A imagem da Justiça como guardiã imparcial e incorruptível sofreu um duro golpe, especialmente num momento em que a sociedade exige transparência e responsabilidade de seus servidores públicos.
Consequências para o funcionário público: Prisão e fim da carreira
Caso seja condenado, o ex-escrivão poderá enfrentar até 11 anos de prisão. Além disso, será automaticamente exonerado do serviço público e proibido de exercer qualquer função estatal no futuro.
O inspetor Andrés Román destacou ainda que o funcionário não apenas colocou sua carreira em risco, mas também a segurança de sua família. Considerando que muitos matam por valores muito inferiores a 10 mil euros, portar uma fortuna ilícita de 17 milhões de euros poderia ter consequências letais.
Reflexões: O desafio global da custódia de criptoativos por governos
Este não é um problema exclusivo da Espanha. Em várias partes do mundo, autoridades têm enfrentado desafios semelhantes:
- Estados Unidos: Agentes do FBI foram acusados de desviar bitcoins confiscados no caso Silk Road;
- Brasil: Casos de extravio de criptoativos apreendidos por forças policiais foram reportados, exigindo novas diretrizes para a custódia;
- Alemanha: Autoridades tiveram dificuldades para acessar bitcoins apreendidos porque o criminoso se recusou a fornecer as chaves privadas.
Propostas de melhoria
Especialistas propõem algumas soluções que poderiam ser adotadas por governos:
- Armazenamento em cold wallets multisig: Onde múltiplas assinaturas de diferentes autoridades seriam necessárias para movimentar os fundos.
- Auditorias regulares: Verificações periódicas das carteiras e seus saldos.
- Parcerias com custodiantes especializados: Empresas privadas que já dominam a tecnologia de segurança para grandes volumes de ativos digitais.

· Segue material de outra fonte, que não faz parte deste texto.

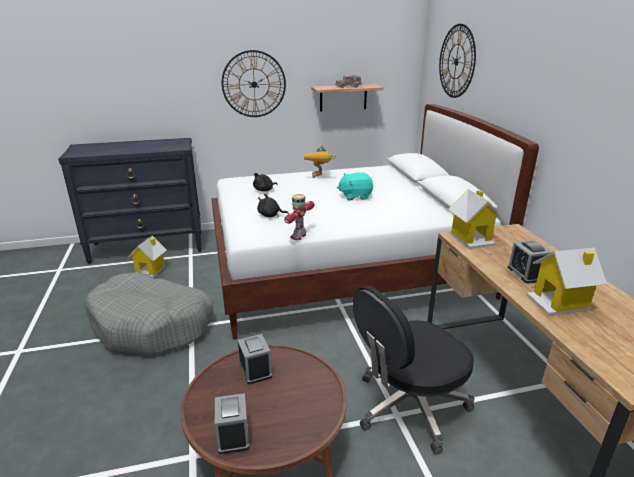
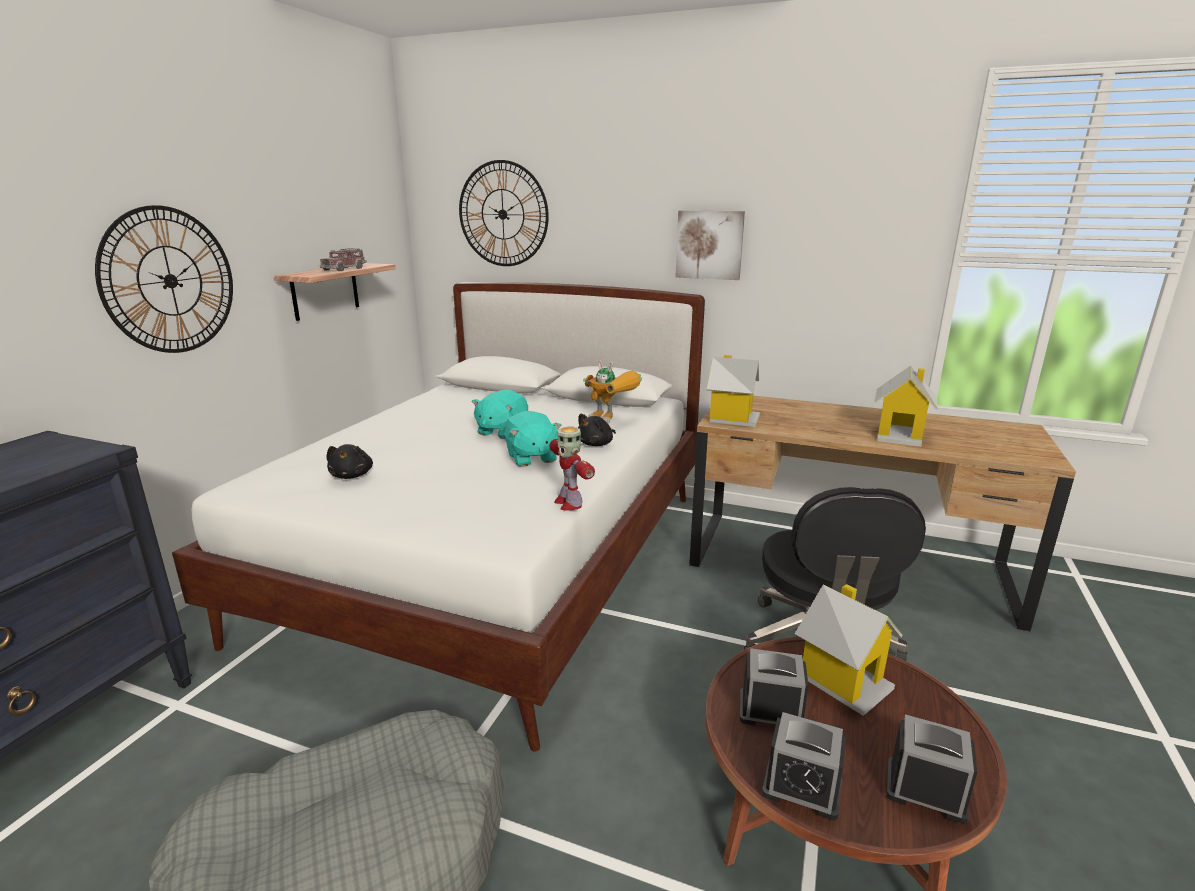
camera: 55 degrees left, 5 degrees down
(150, 271) = (127, 796): toy house -> toy house (843, 679)
(270, 215) = (460, 500): black plush toy -> black plush toy (596, 444)
(320, 177) = (391, 428): toy robot -> toy robot (612, 420)
(335, 212) = (531, 458): none -> turquoise plush toy
(526, 273) = (833, 425): alarm clock -> alarm clock (801, 788)
(551, 103) = (709, 245): none -> picture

Conclusão: Um alerta para o futuro da justiça digital
O roubo dos bitcoins na Operação Geld é um sinal de alerta não apenas para a Espanha, mas para todos os países que lidam com o desafio de custodiar ativos digitais.
Em um mundo onde as fronteiras entre o físico e o digital se tornam cada vez mais tênues, proteger criptomoedas apreendidas não é apenas uma questão tecnológica, mas também de confiança institucional.
O caso mostra que, mesmo entre servidores públicos, a tentação pode falar mais alto quando os mecanismos de segurança são frágeis. E que, no universo cripto, quem controla a chave, controla o dinheiro — uma lição que as autoridades precisam aprender com urgência.